Em 1974, ROLAND BARTHES, refletindo acerca do caminho que vai da fala à escrita, observava: “Nós falamos, gravam o que dizemos, secretárias diligentes escutam nossas falas, expurgam-nas, transcrevem-nas, pontuam-nas, tiram delas um primeiro script que nos é submetido para que o limpemos de novo antes de entregá-lo à publicação, ao livro, à eternidade. Não é a ‘toalete do defunto que acabamos de acompanhar? Embalsamos nossa palavra, como uma múmia, para fazê-la eterna. Porque é mesmo preciso durar um pouco mais do que a própria voz; é preciso, pela comédia da escrita, inscrever-se em algum lugar”.
Mas e se fizermos o caminho inverso: o da escrita à palavra, refletindo, pois, sobre o papel (e o poder) que a palavra falada tem no campo do Direito? É o que faremos aqui, brevemente.
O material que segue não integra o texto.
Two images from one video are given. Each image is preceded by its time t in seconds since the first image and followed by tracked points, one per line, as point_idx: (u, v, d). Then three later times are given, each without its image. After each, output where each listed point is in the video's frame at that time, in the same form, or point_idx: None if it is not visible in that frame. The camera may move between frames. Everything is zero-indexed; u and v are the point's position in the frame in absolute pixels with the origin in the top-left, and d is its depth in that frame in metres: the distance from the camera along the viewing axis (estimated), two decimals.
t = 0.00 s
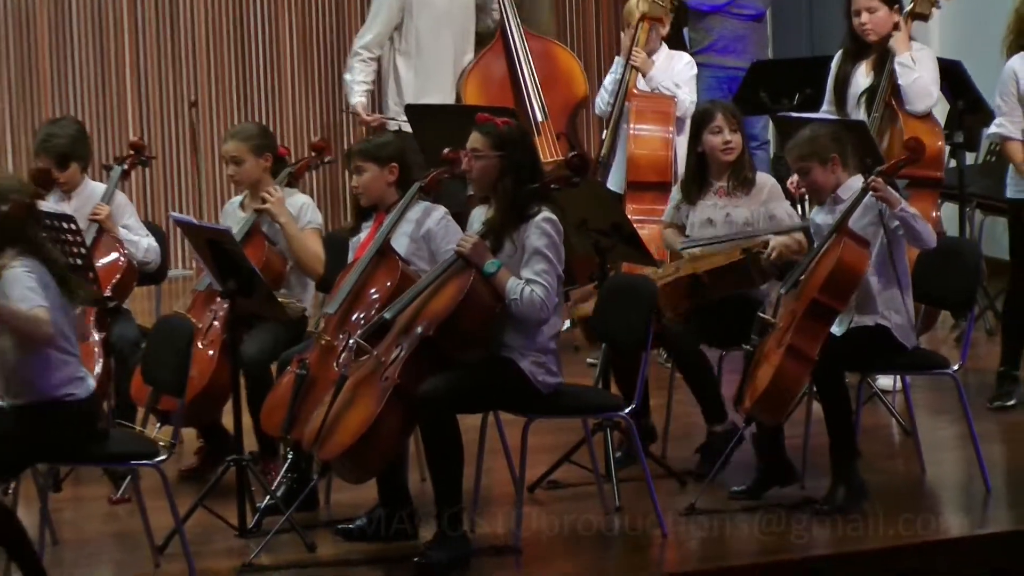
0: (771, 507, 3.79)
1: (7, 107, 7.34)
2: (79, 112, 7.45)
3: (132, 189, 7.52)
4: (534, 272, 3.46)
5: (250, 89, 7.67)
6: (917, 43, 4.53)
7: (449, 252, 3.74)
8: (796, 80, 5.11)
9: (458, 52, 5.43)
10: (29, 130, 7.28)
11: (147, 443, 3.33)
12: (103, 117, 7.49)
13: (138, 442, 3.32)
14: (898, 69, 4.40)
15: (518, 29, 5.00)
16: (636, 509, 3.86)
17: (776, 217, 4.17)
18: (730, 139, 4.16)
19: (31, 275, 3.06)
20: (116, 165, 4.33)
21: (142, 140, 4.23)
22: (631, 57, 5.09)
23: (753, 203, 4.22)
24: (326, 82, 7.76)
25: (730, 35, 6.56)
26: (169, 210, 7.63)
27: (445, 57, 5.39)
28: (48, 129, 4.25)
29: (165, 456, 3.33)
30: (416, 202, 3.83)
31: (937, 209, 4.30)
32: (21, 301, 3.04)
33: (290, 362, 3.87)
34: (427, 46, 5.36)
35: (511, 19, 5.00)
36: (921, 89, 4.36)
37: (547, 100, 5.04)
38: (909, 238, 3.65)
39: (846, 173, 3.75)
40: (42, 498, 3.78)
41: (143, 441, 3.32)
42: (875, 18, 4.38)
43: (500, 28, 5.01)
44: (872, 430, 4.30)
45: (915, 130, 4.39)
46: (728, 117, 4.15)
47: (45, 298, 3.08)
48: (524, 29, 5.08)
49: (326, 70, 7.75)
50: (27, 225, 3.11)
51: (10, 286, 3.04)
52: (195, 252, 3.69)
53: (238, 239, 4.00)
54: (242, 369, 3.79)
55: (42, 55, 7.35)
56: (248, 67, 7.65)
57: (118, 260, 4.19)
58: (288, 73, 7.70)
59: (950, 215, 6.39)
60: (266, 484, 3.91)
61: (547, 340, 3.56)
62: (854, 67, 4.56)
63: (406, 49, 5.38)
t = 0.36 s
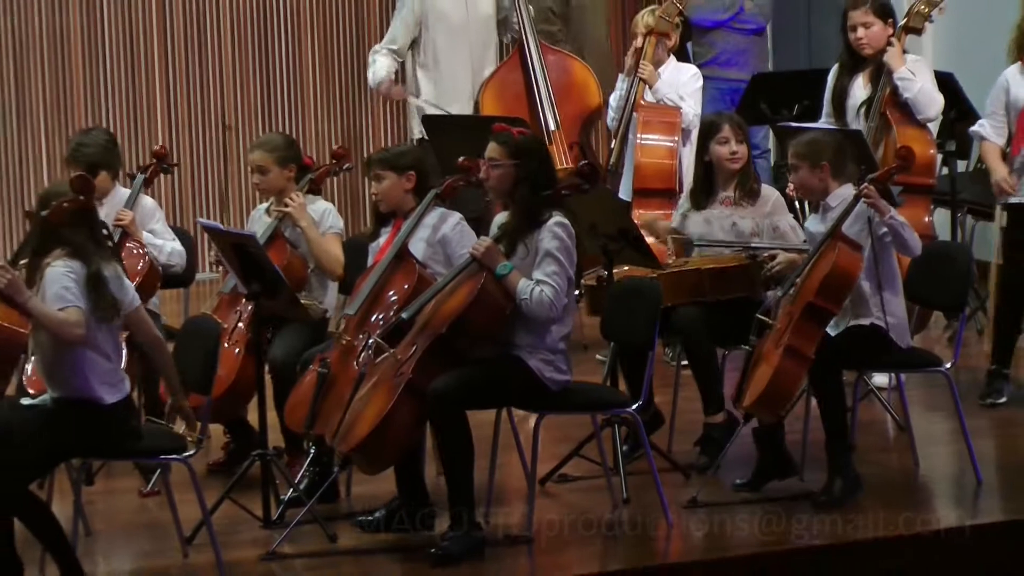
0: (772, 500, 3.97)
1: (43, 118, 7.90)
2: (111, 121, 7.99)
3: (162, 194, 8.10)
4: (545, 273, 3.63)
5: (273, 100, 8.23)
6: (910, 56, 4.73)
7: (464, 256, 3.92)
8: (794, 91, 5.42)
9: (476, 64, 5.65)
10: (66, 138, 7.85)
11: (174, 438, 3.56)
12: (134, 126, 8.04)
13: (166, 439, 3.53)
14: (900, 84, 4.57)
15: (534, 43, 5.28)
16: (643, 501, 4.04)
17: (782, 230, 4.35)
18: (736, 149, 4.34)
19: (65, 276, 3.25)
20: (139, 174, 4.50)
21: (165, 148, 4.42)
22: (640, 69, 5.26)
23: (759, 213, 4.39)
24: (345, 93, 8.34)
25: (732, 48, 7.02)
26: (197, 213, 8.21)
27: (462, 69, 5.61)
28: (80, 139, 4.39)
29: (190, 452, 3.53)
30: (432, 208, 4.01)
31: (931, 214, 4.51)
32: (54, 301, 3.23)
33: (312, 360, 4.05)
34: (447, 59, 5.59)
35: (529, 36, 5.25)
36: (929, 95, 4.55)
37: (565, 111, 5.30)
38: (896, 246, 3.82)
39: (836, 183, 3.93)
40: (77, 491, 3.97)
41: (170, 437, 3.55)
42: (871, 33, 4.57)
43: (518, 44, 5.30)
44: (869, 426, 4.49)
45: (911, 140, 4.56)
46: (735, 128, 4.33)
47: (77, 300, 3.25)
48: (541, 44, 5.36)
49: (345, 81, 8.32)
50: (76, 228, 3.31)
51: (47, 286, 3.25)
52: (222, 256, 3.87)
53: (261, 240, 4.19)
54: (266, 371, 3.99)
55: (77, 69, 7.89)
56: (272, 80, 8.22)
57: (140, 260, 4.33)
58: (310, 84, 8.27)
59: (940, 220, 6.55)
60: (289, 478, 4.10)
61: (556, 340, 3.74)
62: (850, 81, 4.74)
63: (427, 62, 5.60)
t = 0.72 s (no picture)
0: (761, 493, 4.16)
1: (65, 126, 8.23)
2: (129, 131, 8.31)
3: (178, 198, 8.43)
4: (545, 278, 3.82)
5: (284, 111, 8.58)
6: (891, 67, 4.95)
7: (466, 260, 4.11)
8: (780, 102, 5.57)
9: (480, 75, 5.87)
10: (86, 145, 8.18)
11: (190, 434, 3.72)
12: (151, 135, 8.35)
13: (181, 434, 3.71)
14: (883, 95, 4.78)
15: (539, 58, 5.58)
16: (636, 494, 4.23)
17: (769, 240, 4.59)
18: (723, 163, 4.52)
19: (88, 280, 3.43)
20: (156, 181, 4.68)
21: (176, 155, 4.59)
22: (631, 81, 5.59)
23: (747, 223, 4.60)
24: (353, 103, 8.69)
25: (720, 63, 7.19)
26: (211, 218, 8.53)
27: (466, 79, 5.84)
28: (102, 147, 4.58)
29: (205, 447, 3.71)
30: (436, 214, 4.21)
31: (910, 221, 4.76)
32: (77, 304, 3.42)
33: (321, 360, 4.25)
34: (451, 70, 5.81)
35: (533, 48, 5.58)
36: (912, 107, 4.77)
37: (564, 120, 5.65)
38: (874, 251, 4.05)
39: (818, 191, 4.12)
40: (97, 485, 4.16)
41: (185, 433, 3.72)
42: (848, 44, 4.87)
43: (524, 58, 5.59)
44: (852, 424, 4.69)
45: (890, 149, 4.78)
46: (722, 143, 4.50)
47: (99, 303, 3.43)
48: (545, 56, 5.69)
49: (352, 92, 8.68)
50: (102, 232, 3.48)
51: (71, 289, 3.44)
52: (235, 259, 4.05)
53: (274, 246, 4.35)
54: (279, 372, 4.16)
55: (97, 82, 8.23)
56: (283, 90, 8.56)
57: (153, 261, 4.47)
58: (319, 96, 8.62)
59: (922, 225, 6.74)
60: (300, 472, 4.30)
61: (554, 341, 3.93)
62: (830, 94, 4.98)
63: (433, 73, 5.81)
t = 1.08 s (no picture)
0: (754, 490, 4.33)
1: (83, 137, 8.24)
2: (146, 143, 8.32)
3: (194, 208, 8.45)
4: (546, 283, 3.99)
5: (297, 124, 8.59)
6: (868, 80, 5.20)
7: (471, 266, 4.29)
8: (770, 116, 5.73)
9: (489, 86, 6.05)
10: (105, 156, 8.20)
11: (207, 433, 3.89)
12: (168, 146, 8.37)
13: (198, 433, 3.86)
14: (864, 112, 5.06)
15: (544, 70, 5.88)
16: (635, 491, 4.40)
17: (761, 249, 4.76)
18: (718, 176, 4.69)
19: (121, 281, 3.61)
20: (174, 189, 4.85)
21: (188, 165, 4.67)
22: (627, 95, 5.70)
23: (741, 233, 4.78)
24: (365, 115, 8.69)
25: (715, 77, 7.22)
26: (226, 227, 8.54)
27: (476, 90, 6.03)
28: (128, 156, 4.75)
29: (221, 445, 3.87)
30: (442, 222, 4.38)
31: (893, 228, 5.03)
32: (110, 304, 3.60)
33: (332, 362, 4.43)
34: (463, 82, 6.00)
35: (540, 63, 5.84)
36: (890, 124, 5.06)
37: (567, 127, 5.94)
38: (847, 251, 4.22)
39: (793, 204, 4.23)
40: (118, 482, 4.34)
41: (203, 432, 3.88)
42: (827, 54, 5.12)
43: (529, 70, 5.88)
44: (842, 424, 4.86)
45: (870, 159, 5.04)
46: (718, 157, 4.69)
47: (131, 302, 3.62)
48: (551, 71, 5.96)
49: (363, 106, 8.68)
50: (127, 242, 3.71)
51: (105, 291, 3.61)
52: (249, 266, 4.23)
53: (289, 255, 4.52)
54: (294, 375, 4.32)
55: (115, 93, 8.24)
56: (296, 102, 8.57)
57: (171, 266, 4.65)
58: (330, 109, 8.62)
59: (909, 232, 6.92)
60: (311, 470, 4.48)
61: (555, 344, 4.10)
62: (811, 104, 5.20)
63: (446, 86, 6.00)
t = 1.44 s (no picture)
0: (765, 485, 4.41)
1: (105, 138, 8.14)
2: (167, 142, 8.23)
3: (215, 208, 8.34)
4: (560, 280, 4.08)
5: (316, 123, 8.48)
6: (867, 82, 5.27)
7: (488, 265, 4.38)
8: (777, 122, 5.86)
9: (504, 89, 6.14)
10: (128, 156, 8.12)
11: (228, 430, 3.99)
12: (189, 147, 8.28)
13: (219, 429, 3.96)
14: (867, 116, 5.16)
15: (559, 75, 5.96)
16: (648, 485, 4.49)
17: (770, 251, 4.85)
18: (713, 182, 4.87)
19: (173, 288, 3.75)
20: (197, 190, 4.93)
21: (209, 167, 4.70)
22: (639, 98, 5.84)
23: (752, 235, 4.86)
24: (384, 115, 8.57)
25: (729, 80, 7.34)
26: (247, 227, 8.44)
27: (492, 94, 6.11)
28: (152, 157, 4.84)
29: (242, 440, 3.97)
30: (459, 222, 4.46)
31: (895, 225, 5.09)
32: (160, 308, 3.72)
33: (351, 360, 4.51)
34: (480, 85, 6.09)
35: (554, 66, 5.92)
36: (892, 127, 5.17)
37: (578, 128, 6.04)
38: (826, 232, 4.32)
39: (771, 186, 4.38)
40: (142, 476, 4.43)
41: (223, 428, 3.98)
42: (823, 56, 5.18)
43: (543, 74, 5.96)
44: (852, 420, 4.94)
45: (869, 160, 5.10)
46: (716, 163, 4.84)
47: (184, 305, 3.75)
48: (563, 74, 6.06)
49: (381, 107, 8.55)
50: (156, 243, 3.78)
51: (154, 295, 3.74)
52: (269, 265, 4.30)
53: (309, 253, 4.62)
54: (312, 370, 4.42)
55: (136, 92, 8.16)
56: (316, 102, 8.47)
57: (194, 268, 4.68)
58: (348, 108, 8.51)
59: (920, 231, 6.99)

Muitos advogados creem que a sustentação oral é uma missão inglória e inútil que os clientes lhes confiam, porque a experiência demonstra que são raros os casos em que a sustentação oral feita perante um tribunal consegue fazer mudar a posição dos juízes, que, em tendo elabora seu voto antes da sustentação oral, mantêm sua posição, ainda que estejam a ouvir uma boa sustentação oral. Mas há aí algo que não se pode desconsiderar: o poder da palavra falada, que, empregada com uma correta técnica, pode fazer milagres, como fazia o Padre Vieira, exatamente com o emprego da palavra falada, cujo poder, no campo do Direito, é ainda hoje subestimado, como se no Direito apenas a palavra escrita é que importa.
Muitas vezes o problema não está no público que ouve, mas naquele que fala sem brilho, sem espírito e, assim, sem convencer, porque não coloca alma naquilo que fala, e o resultado não pode ser outro senão que o insucesso. É o que ocorre em muitas situações do dia a dia, em que alguns advogados não conseguem persuadir os juízes, porque falam como escrevem, como se estivem a “embalsamar” a palavra falada.
A dificuldade em lidar com as palavras, enfatiza BARTHES, está no fato de que elas, antes de serem escritas ou faladas, possuem significados, e está exatamente aí a armadilha que é colocada a quem quer se comunicar pela palavra falada, cujo significado é ainda mais demarcado do que se dá com a palavra escrita. A capacidade de persuadir está precisamente em fazer com que o ouvinte receba a palavra falada com um significado novo, algo que se está a revelar ao ouvinte tão só no momento em que a comunicação verbal ocorre.
Assim podemos compreender o que BARTHES quer dizer quando observa que a fala é sempre tática, mas que ao se transformar em palavra escrita, permite que nós escondamos essa tática de quem nos lê. Mas isso não pode ocorrer quando se trata da palavra falada, o que a torna ainda sobremaneira perigosa, em especial para quem fala: “a palavra é perigosa porque é imediata e não volta atrás”, sublinha BARTHES.
A suposta ineficácia no campo do Direito da palavra falada não está nela, mas nessa tática, mal empregada em muitíssimas situações.